I cut this recipe in half, and it still filled a 9x13 pyrex dish. This recipe takes a long time, because the pork braises for two hours. It is not a weeknight meal. However, it's perfect for a Sunday where you'll be watching football or baking Christmas cookies, because after the initial prep, it just simmers and smells yummy while you go about your day.

For those of you who are interested, here is an interesting article about sugo.
Tim's Rating: 9.5/10
Liz's Rating: 8.5/10

Me: "I would call this comfort food."
Tim: "Yes, I feel very comforted."

Monday, December 1, 2008

Milwaukee in a Bowl: Brat, Beer, and Cheese Soup

Bratwurst from the Farmer's Market and a recipe from the Penzey's spice catalog.

Action item
Continue the food blog excerpt from its last line, picking up the post on brat, beer, and cheese soup.

Excerpted records
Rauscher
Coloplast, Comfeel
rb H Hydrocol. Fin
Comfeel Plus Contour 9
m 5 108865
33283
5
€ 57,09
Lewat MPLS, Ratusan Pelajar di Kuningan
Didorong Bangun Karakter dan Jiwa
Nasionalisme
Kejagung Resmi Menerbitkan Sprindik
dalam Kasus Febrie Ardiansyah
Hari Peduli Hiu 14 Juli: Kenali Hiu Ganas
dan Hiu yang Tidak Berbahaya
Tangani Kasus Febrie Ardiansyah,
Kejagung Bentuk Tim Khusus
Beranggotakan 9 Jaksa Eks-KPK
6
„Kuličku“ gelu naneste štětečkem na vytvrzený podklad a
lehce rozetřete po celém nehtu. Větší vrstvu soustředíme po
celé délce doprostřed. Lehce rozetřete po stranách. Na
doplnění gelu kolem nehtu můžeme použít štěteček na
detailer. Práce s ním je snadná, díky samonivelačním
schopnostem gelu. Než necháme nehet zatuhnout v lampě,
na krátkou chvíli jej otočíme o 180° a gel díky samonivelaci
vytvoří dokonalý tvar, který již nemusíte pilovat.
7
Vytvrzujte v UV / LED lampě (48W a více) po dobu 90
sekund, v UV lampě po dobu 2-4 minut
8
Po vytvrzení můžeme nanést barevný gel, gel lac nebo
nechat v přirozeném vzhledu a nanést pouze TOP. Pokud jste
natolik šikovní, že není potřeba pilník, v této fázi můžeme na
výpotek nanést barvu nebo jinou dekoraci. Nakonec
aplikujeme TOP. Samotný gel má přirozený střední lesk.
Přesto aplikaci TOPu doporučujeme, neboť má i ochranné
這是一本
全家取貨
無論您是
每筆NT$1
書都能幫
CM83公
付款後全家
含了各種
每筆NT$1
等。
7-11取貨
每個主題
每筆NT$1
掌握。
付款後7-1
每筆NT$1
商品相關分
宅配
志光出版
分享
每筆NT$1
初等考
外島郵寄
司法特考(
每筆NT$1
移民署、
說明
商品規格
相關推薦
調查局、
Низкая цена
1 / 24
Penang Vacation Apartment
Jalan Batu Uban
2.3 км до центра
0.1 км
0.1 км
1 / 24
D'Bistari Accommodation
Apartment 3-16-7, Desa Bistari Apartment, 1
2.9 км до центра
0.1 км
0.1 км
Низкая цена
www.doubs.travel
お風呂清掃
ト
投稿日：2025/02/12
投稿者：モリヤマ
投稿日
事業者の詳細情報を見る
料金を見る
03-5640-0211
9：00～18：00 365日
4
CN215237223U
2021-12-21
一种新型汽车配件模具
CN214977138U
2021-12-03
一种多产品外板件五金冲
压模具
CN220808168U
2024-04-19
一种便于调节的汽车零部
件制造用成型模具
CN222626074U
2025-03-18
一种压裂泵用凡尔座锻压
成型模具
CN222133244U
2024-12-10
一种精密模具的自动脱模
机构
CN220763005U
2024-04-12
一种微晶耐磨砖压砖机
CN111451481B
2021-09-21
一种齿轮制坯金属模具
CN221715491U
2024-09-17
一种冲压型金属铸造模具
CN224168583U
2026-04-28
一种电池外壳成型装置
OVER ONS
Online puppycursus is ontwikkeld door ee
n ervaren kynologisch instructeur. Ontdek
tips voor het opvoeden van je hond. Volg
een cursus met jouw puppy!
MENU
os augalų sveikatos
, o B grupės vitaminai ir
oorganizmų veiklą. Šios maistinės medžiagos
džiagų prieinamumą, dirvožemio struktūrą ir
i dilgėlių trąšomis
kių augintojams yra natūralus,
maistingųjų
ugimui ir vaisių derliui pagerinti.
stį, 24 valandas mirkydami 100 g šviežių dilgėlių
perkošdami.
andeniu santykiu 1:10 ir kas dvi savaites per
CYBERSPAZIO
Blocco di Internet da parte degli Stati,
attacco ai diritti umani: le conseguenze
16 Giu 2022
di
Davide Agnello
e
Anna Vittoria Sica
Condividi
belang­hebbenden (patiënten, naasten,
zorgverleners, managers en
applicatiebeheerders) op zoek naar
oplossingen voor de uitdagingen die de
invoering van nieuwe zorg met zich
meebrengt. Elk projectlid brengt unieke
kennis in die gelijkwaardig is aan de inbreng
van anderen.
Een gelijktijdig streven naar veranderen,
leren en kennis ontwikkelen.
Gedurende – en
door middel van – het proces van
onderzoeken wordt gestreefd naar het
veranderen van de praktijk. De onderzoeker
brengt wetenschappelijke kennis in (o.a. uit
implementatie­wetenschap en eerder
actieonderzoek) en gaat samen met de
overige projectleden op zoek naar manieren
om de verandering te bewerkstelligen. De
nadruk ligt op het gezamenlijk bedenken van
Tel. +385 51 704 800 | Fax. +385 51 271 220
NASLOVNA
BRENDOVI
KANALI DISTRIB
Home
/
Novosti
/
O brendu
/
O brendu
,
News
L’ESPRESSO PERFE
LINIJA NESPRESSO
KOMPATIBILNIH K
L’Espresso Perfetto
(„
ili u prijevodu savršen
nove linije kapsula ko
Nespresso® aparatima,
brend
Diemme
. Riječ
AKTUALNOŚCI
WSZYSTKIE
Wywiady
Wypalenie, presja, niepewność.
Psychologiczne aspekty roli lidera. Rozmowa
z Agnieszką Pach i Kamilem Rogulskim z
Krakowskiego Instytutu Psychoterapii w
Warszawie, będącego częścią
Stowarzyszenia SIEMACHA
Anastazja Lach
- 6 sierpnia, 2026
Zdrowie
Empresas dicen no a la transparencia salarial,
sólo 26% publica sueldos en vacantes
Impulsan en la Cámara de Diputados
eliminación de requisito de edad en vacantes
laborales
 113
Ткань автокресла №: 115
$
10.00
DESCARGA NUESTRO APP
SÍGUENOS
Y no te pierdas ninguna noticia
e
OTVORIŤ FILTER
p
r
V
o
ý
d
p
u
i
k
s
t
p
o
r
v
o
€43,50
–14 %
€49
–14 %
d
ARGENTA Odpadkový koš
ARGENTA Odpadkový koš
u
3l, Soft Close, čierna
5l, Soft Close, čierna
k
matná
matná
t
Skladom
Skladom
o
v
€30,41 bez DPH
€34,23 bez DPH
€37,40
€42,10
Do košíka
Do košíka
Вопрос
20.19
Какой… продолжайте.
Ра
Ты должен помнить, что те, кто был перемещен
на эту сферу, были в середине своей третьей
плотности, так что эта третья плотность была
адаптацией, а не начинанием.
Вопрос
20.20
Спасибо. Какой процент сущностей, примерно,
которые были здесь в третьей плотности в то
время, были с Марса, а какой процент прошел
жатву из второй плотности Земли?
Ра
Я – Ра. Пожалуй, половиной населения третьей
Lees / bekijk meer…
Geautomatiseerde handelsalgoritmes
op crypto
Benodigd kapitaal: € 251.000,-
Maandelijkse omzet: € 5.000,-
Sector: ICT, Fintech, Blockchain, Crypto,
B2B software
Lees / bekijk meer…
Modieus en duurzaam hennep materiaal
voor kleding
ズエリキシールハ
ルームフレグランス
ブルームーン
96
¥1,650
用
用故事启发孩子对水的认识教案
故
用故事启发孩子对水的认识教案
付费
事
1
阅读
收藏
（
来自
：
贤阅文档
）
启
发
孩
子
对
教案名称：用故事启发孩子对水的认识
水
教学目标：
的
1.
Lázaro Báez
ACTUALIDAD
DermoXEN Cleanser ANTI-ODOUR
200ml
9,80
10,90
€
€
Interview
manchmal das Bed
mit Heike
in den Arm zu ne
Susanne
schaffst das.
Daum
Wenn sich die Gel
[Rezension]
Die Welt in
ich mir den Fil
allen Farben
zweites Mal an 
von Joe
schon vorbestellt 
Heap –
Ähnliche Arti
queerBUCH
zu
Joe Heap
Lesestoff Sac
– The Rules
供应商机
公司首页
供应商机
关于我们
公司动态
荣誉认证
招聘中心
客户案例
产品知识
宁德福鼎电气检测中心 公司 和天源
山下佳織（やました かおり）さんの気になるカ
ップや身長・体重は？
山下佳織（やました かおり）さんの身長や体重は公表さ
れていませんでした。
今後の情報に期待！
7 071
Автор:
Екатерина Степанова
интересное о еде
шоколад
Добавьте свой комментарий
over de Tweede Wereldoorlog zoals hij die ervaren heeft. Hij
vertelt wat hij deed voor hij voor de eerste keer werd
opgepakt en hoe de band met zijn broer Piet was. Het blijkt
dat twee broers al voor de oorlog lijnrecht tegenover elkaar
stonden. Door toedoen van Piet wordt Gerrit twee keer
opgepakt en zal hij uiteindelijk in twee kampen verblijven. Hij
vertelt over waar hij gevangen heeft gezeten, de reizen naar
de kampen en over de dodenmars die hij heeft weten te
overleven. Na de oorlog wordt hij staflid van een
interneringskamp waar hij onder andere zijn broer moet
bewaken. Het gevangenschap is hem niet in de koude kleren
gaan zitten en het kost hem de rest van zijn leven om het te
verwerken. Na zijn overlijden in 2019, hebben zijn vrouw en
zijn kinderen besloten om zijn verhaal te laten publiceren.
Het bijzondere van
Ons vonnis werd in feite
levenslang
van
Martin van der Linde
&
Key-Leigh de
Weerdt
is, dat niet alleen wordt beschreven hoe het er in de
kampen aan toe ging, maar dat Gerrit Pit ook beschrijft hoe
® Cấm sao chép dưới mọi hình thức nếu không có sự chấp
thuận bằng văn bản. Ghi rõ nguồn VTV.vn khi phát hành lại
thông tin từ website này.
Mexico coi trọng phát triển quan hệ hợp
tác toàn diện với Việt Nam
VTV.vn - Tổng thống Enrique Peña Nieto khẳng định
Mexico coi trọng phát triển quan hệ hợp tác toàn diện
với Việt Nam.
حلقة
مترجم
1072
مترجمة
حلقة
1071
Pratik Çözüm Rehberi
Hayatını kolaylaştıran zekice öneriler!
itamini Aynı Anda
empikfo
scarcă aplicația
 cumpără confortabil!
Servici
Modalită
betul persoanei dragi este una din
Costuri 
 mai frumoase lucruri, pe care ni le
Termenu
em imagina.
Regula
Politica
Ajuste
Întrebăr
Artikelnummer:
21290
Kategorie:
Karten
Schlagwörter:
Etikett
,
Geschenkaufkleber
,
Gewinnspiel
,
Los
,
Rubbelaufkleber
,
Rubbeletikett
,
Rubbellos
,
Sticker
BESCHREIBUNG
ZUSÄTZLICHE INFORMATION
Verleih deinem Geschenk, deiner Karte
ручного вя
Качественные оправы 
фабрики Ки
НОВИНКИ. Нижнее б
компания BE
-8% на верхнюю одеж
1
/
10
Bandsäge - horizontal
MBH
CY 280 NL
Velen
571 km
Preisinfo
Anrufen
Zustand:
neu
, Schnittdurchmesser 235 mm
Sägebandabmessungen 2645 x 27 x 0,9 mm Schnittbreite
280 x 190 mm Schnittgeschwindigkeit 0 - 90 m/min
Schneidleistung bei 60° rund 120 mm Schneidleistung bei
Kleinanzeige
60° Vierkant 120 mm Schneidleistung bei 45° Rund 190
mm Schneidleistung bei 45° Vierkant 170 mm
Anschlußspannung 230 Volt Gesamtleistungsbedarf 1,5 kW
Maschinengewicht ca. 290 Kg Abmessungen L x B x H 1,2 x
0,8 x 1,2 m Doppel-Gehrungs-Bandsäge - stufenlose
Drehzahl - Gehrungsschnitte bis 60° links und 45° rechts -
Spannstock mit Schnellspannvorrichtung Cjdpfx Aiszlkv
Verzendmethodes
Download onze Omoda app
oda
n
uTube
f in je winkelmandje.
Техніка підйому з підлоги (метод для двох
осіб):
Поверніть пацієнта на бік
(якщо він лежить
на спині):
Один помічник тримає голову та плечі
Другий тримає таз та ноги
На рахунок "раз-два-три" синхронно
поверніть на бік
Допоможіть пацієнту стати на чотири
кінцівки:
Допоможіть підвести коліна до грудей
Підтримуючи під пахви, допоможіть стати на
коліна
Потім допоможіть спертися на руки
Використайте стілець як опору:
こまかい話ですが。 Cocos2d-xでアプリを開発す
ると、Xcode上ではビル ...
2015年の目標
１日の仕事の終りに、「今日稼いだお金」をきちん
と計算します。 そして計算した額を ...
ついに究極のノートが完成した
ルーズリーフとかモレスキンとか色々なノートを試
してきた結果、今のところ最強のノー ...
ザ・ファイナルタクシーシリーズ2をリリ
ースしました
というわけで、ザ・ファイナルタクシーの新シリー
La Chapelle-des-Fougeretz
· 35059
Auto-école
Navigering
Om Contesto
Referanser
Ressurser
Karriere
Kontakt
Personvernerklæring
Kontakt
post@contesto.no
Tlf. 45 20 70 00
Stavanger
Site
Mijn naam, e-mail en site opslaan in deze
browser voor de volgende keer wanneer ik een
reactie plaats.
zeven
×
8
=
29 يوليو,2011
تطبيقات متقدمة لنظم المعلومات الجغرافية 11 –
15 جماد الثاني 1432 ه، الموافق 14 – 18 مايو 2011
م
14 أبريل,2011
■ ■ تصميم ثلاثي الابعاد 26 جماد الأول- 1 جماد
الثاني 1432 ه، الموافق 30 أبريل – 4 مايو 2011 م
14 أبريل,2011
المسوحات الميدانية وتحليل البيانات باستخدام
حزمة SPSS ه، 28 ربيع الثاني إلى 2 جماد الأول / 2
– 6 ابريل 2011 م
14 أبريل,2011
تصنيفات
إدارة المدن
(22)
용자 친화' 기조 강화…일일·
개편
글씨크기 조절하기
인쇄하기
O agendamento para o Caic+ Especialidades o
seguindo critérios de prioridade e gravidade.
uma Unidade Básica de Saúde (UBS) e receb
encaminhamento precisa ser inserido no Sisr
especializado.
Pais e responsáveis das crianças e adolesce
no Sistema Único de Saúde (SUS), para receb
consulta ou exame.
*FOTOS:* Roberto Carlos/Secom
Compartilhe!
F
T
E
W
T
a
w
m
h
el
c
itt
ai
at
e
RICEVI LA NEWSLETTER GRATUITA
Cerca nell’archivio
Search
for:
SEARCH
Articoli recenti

Output for this task
  • 3 tablespoons olive oil
  • 1 cup finely chopped carrots
  • 1 cup finely chopped celery
  • 1 cup finely chopped onions
  • 1/4 cup all-purpose flour
  • 1 pound potatoes, peeled and diced
  • 6 cups chicken broth
  • 12 ounces beer
  • 1/2 teaspoon ground cayenne pepper
  • 1/2 teaspoon granulated garlic power
  • 1/2 teaspoon mustard powder
  • 1/2 cup half and half
  • 1/4 teaspoon Worcestershire sauce
  • 2 cups shredded sharp cheddar cheese
  • 3 cooked bratwurst, sliced

  1. In a Dutch oven, heat oil over medium. Stir in carrot, celery and onion - cook until very tender, stirring often, about 12 to 15 minutes. Stir in flour and cook for 1 minute.

  2. Add potatoes, broth and beer - bring mixture to a boil and cook until the potatoes are tender, about 10 to 15 minutes. Season with garlic powder, mustard powder and cayenne pepper, along with salt and fresh ground black pepper.

  3. Meanwhile, fry the bratwurst slices until browned on both sides.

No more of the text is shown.